**Your assignment:** What lines of the material below include the string "size"? Copy all of them.

**Dataset records:**
======

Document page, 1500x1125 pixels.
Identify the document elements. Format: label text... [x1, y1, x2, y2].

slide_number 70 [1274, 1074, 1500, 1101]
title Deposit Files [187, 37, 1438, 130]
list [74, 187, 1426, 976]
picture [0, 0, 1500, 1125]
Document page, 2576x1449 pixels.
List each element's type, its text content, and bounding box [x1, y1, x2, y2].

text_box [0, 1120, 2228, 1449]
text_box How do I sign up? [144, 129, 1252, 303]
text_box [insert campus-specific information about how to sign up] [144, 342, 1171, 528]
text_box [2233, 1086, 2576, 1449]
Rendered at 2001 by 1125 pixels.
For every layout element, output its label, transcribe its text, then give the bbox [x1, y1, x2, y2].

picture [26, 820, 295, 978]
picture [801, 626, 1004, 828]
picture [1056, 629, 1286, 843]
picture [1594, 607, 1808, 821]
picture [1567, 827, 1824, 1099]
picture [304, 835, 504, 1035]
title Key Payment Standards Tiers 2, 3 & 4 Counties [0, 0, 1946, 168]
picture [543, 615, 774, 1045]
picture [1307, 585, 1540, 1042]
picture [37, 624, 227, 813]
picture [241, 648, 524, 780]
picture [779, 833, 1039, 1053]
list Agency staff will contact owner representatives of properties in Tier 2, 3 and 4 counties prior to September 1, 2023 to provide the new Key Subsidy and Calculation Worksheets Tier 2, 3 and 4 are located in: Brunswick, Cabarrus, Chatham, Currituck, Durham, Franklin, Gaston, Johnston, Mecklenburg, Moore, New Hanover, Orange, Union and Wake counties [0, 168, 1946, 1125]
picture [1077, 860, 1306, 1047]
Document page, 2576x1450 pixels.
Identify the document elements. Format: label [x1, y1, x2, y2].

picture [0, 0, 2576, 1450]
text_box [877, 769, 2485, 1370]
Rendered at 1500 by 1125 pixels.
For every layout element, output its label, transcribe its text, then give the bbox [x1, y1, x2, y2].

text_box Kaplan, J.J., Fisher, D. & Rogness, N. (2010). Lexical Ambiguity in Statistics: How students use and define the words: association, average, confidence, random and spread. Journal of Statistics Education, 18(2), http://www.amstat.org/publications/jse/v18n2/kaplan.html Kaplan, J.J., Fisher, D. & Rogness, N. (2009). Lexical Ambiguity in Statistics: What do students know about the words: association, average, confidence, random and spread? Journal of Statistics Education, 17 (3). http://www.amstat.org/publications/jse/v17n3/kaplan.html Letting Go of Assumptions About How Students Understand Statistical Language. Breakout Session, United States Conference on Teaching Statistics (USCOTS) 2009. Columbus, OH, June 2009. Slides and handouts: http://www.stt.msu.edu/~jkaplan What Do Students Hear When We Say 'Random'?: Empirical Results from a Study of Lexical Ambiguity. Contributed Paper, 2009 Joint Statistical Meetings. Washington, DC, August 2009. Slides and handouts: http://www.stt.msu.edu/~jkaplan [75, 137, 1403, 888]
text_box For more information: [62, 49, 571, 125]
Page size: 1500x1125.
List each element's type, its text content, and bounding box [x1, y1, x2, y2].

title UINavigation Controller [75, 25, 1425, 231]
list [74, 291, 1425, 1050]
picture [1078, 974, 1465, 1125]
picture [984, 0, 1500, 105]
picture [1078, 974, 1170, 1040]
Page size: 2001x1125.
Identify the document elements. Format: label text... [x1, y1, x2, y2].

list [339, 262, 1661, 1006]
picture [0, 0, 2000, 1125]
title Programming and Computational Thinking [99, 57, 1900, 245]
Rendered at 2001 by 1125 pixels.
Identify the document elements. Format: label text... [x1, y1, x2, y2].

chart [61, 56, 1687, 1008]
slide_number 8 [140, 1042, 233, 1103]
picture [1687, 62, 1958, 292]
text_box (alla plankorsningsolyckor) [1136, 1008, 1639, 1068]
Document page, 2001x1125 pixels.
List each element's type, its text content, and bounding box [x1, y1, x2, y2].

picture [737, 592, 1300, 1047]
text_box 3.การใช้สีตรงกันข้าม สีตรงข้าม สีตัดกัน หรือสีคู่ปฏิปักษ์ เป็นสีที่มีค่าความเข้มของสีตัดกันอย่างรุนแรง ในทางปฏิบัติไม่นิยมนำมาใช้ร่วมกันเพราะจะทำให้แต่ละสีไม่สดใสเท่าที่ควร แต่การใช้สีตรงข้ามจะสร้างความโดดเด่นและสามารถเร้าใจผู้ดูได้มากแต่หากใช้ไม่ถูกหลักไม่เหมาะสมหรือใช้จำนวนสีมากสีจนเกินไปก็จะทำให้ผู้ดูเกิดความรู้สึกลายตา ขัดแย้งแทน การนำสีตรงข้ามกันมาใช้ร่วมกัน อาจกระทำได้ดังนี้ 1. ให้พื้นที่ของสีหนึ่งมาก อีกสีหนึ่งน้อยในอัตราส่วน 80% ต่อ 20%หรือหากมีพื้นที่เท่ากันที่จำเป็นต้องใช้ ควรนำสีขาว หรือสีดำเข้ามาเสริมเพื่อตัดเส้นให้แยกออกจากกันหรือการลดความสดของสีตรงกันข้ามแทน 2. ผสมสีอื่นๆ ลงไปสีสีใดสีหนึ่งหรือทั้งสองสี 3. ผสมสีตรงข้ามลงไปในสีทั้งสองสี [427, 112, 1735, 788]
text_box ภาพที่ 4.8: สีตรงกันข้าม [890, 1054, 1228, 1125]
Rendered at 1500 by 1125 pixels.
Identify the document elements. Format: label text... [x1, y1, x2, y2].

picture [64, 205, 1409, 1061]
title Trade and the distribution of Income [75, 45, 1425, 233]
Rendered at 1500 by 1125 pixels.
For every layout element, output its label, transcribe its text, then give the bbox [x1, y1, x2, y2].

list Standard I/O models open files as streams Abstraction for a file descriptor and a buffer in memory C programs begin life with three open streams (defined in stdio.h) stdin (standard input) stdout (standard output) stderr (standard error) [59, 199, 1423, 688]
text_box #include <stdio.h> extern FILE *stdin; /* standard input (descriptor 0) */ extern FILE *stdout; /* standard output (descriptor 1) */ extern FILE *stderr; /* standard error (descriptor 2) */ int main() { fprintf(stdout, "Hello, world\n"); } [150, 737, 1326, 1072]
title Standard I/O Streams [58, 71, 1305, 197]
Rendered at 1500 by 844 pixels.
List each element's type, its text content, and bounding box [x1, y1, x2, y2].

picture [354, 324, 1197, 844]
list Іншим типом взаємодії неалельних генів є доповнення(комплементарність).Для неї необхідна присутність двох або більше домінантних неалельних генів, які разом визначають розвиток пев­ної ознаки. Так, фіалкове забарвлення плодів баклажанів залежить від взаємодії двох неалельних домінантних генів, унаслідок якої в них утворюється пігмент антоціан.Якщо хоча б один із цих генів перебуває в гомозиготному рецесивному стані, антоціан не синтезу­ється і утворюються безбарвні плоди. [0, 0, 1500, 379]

======

**Response area:**
Page size: 1500x1125.
Page size: 2001x1125.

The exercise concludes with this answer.